Clinton proposed the biggest infrastructure investment since WWII - $275 billion over five years. She has suggested the creation of an “infrastructure bank” used to finance projects through government funding, loans and loan guarantees. This would ideally encourage private investment for construction projects such as roads and bridges, public transit, and clean energy infrastructure.



Manufacturing has taken a major hit in the past couple of decades--a loss of five million jobs since the dot-com bust in 2001. Many commentators believe that these jobs are unlikely to ever return, as Andrew McGill wrote for the Atlantic, “While low-skilled labor dominated manufacturing in decades past, automation and computers have made factory floors both tremendously productive and relatively human-free.”

But the average voter would not get that impression from Trump and Clinton’s platform proposals.

Trump has repeatedly promised supporters, “I’ll bring back our jobs,” and his economic plan suggests going after China to do so. In his platform, Trump states his manufacturing aim as, “Reclaim millions of American jobs and reviving American manufacturing by putting an end to China’s illegal export subsidies and lax labor and environmental standards. No more sweatshops or pollution havens stealing jobs from American workers.”

Under pressure from both Trump and her former primary rival Bernie Sanders, Clinton has also promised in her manufacturing platform “to create more good-paying jobs, to get wages rising again for American workers and families.” The Democratic nominee has proposed a $10 billion investment in “Make it in America” partnerships and tax incentives for companies to stay in the U.S. rather than outsource. Clinton also oddly echoes Trump when she promises that she will go after countries like China who “aren’t playing by the rules” on manufacturing.



In a very recent development, both Trump and Clinton now agree that the government should provide some relief to families paying for expensive childcare. This represents a pivot for Trump, who, when asked a question about affordable childcare in November, responded by belittling companies who did not provide in-house childcare, as some of his do. According to The Washington Post, Trump said in response, "You need one person or two people, and you need some blocks and you need some swings and some toys. You know, surely, it's not expensive. It's not an expensive thing... It's something that can be done, I think, very easily by a company."
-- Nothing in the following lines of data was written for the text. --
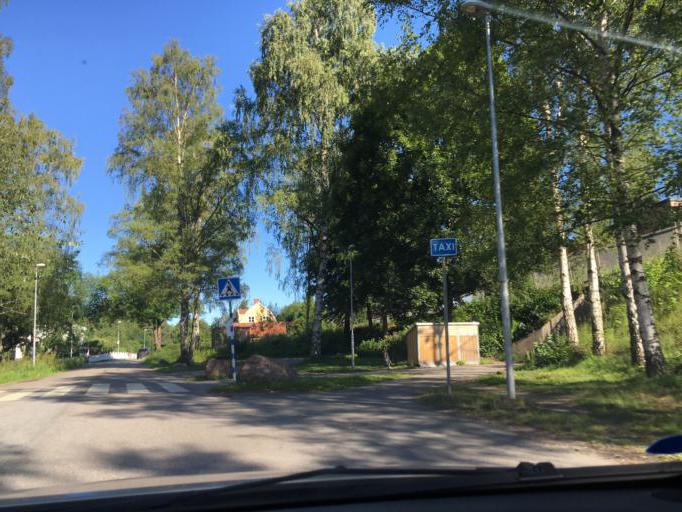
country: SE
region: Stockholm
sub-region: Sodertalje Kommun
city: Pershagen
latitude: 59.1838
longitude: 17.6607
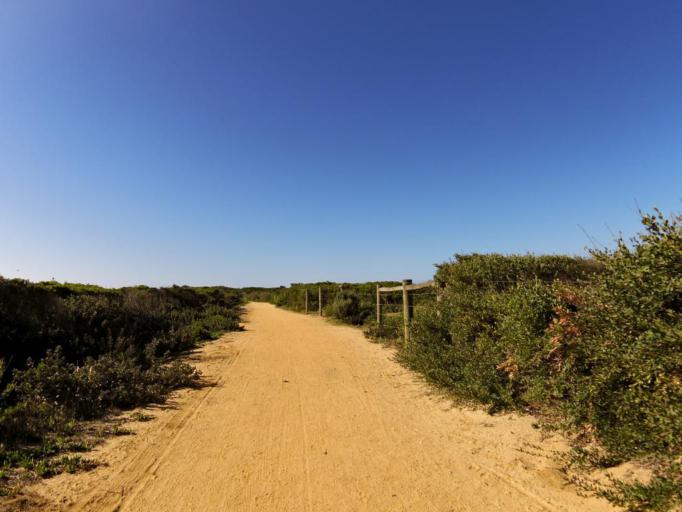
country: AU
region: Victoria
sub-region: Bass Coast
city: North Wonthaggi
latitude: -38.5584
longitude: 145.4878
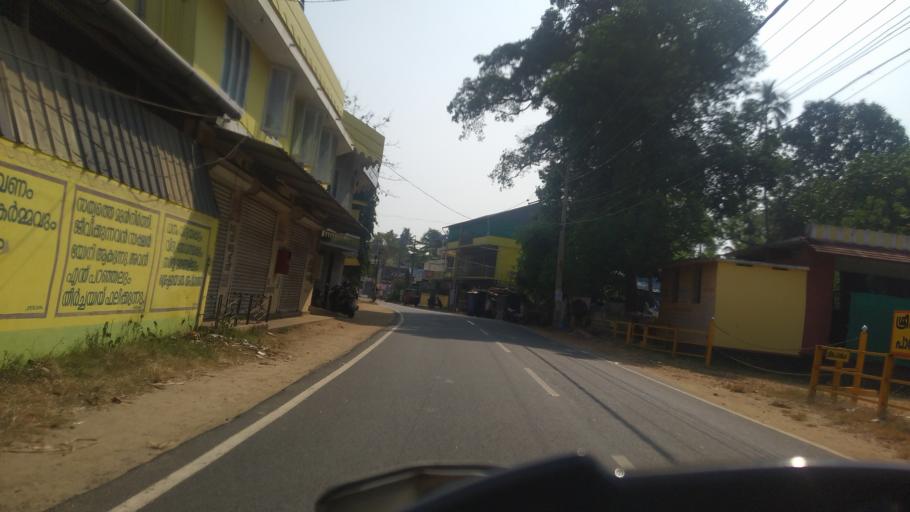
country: IN
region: Kerala
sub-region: Thrissur District
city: Kodungallur
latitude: 10.2081
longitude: 76.1854
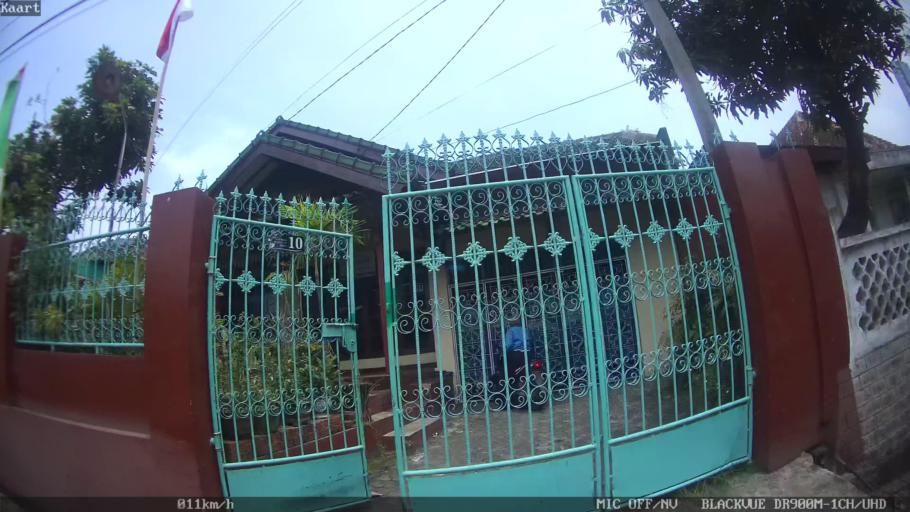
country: ID
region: Lampung
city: Bandarlampung
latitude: -5.4155
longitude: 105.2627
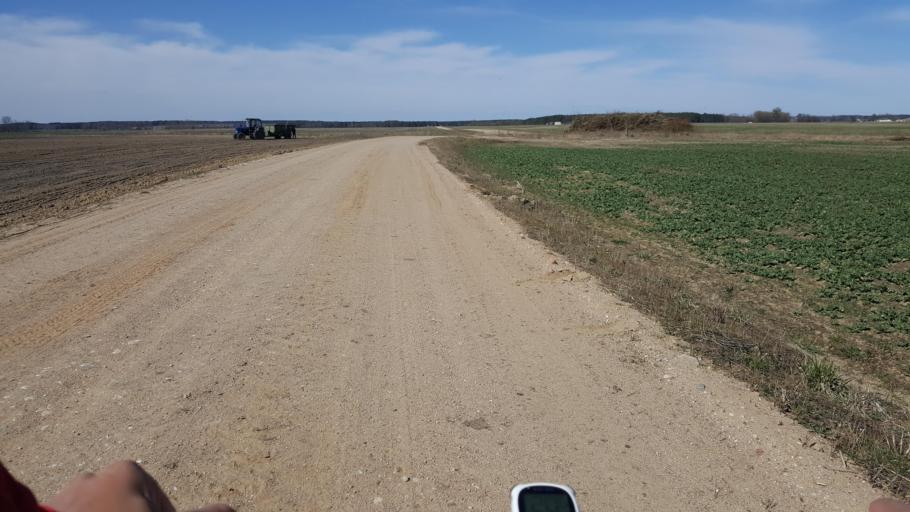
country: BY
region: Brest
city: Kamyanyets
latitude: 52.3018
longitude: 23.9072
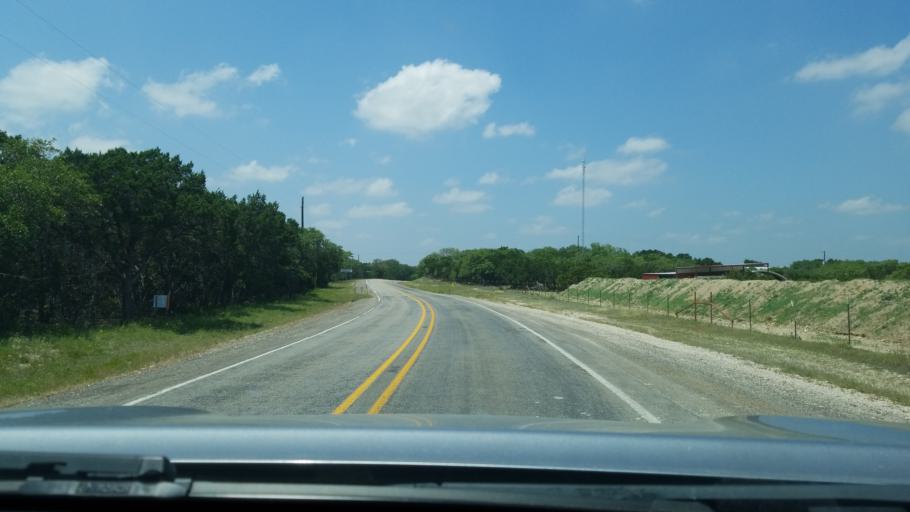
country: US
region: Texas
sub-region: Hays County
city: Woodcreek
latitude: 30.0492
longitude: -98.2002
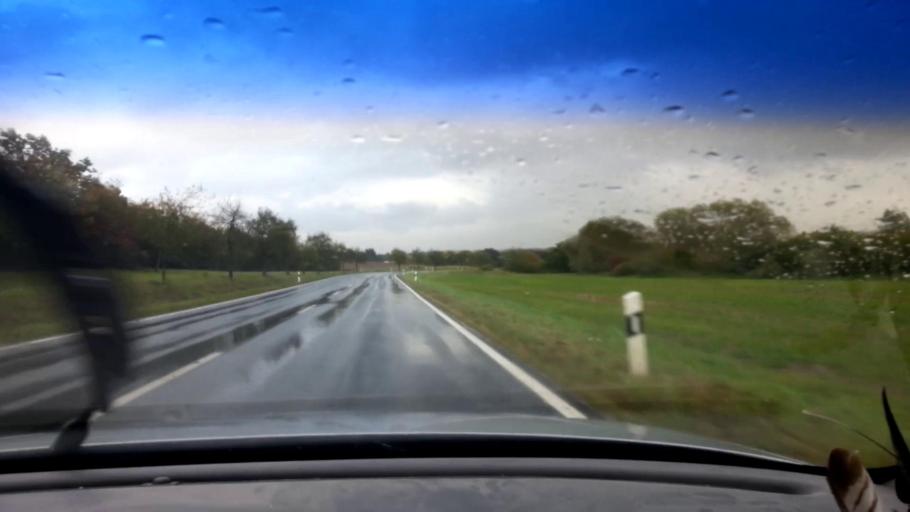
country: DE
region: Bavaria
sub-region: Upper Franconia
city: Burgebrach
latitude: 49.8371
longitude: 10.7368
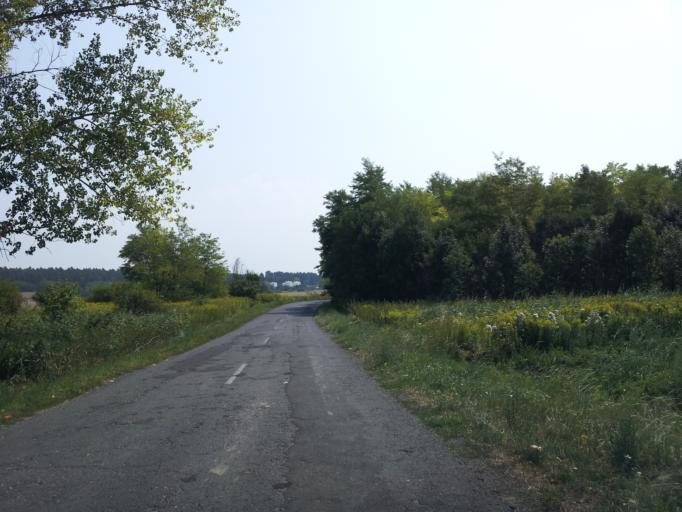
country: HU
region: Gyor-Moson-Sopron
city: Pannonhalma
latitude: 47.5103
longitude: 17.7735
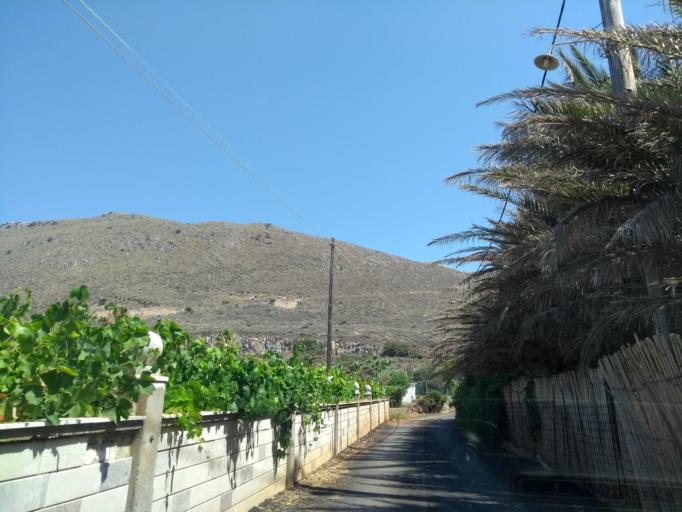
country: GR
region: Crete
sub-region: Nomos Rethymnis
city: Atsipopoulon
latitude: 35.3579
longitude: 24.3679
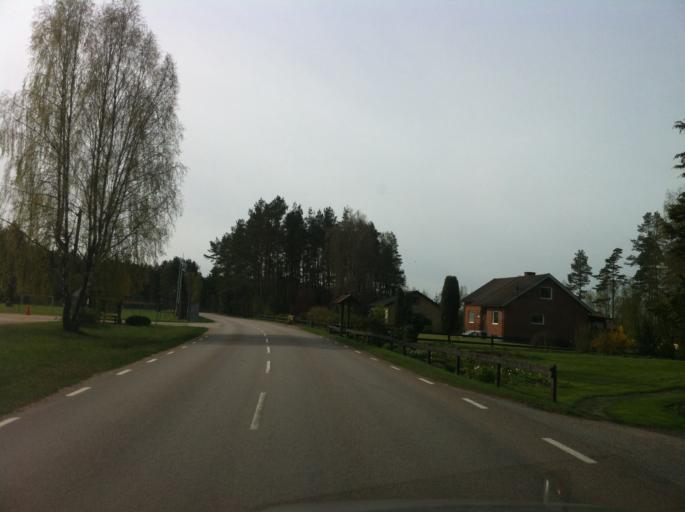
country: SE
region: Vaestra Goetaland
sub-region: Bollebygds Kommun
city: Bollebygd
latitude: 57.7119
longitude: 12.5815
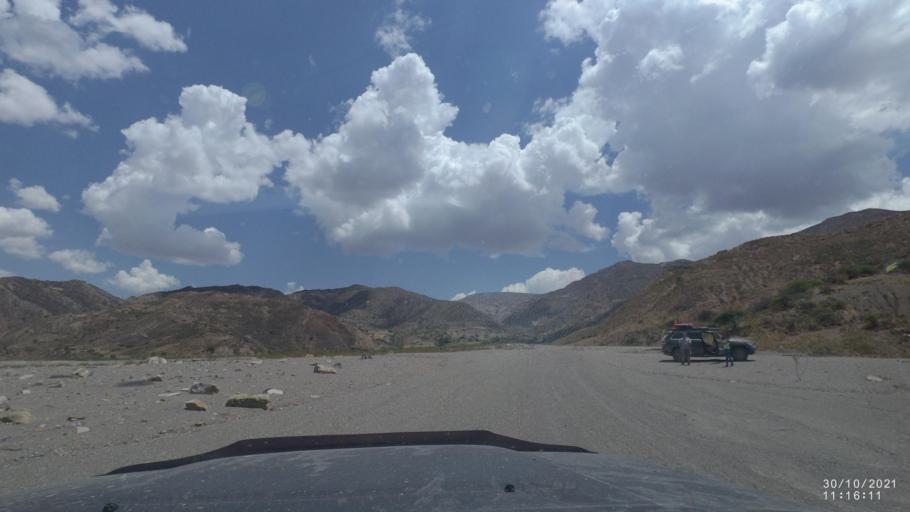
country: BO
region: Cochabamba
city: Sipe Sipe
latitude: -17.5229
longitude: -66.5926
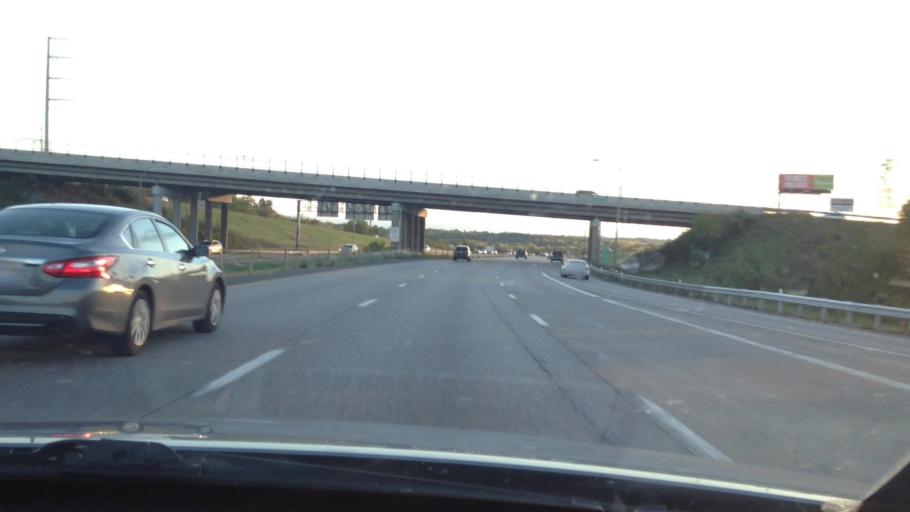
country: US
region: Missouri
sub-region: Jackson County
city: Raytown
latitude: 39.0567
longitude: -94.4929
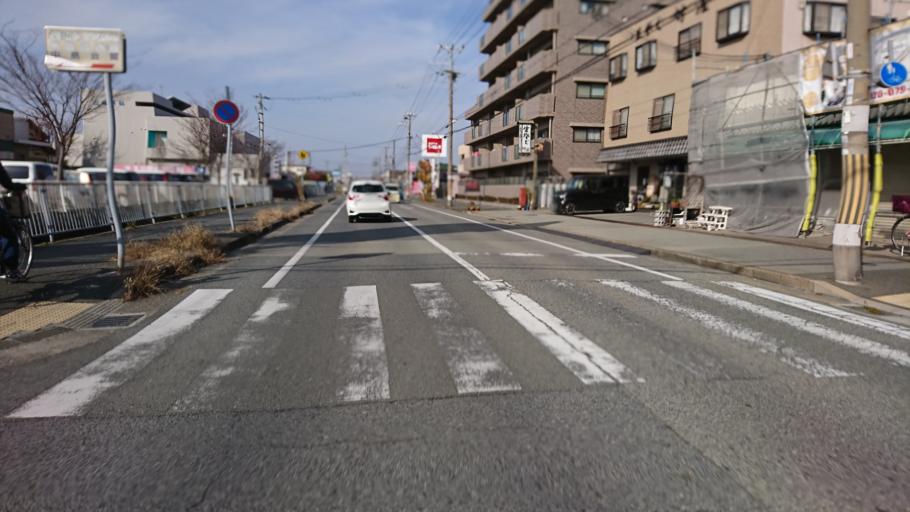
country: JP
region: Hyogo
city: Kakogawacho-honmachi
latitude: 34.7308
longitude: 134.8478
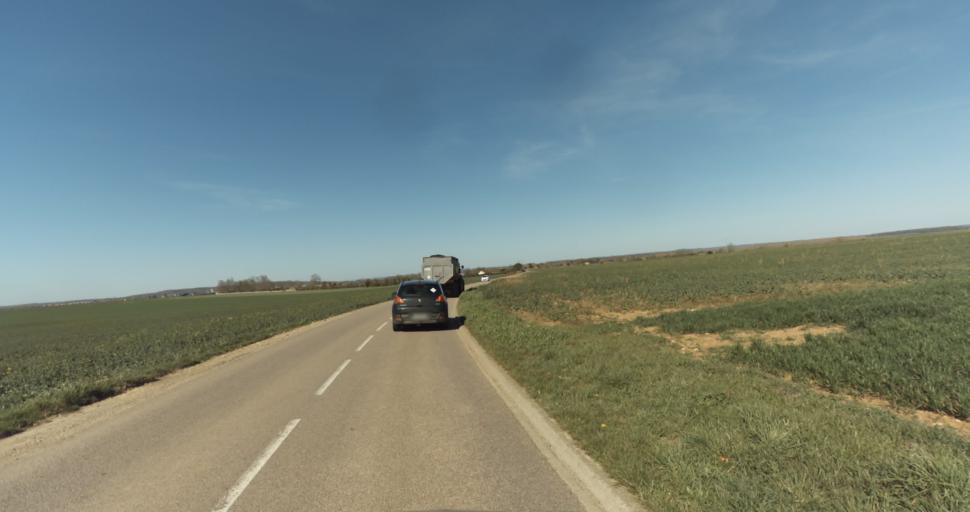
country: FR
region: Lower Normandy
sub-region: Departement du Calvados
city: Canon
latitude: 49.0436
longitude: -0.0679
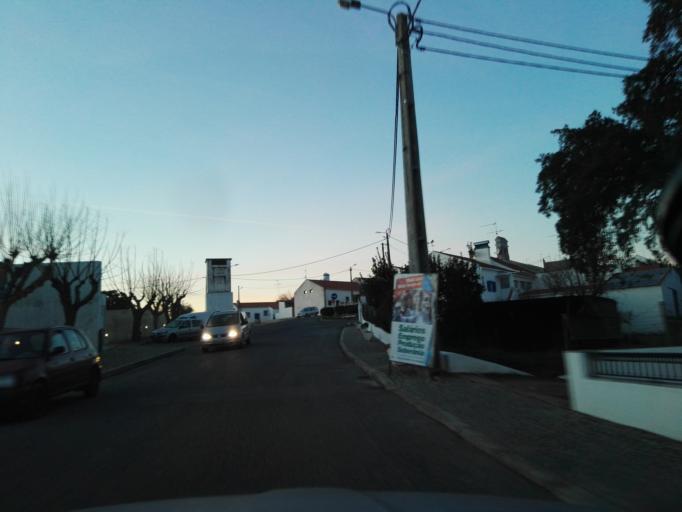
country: PT
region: Evora
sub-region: Arraiolos
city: Arraiolos
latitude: 38.7402
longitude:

In August, Trump then announced that he would be proposing a heightened tax deduction on childcare for American families. Parents can currently deduct $6,000 related to childcare costs from their federal income taxes, but Trump would substantially raise that number. Some economic experts were quick to criticize the plan, as it would do nothing to alleviate costs for the 45% of American families who already pay no federal income tax. The Trump campaign responded to the criticism in a statement, which clarified that lower-income families would be able “to exclude childcare expenses from half of their payroll taxes—increasing their paycheck income each week.” They also promised fuller details in the near future.

In contrast, Clinton has proposed an overall capped cost of childcare for American families. Under her plan, no American family would have to pay more than 10% of their income to cover childcare costs, which would be a significant improvement for states where average childcare costs can exceed 50% of the average median income. Clinton has also proposed increasing the salaries of childcare providers, expanding the Early Head Start program and providing childcare scholarships to student parents.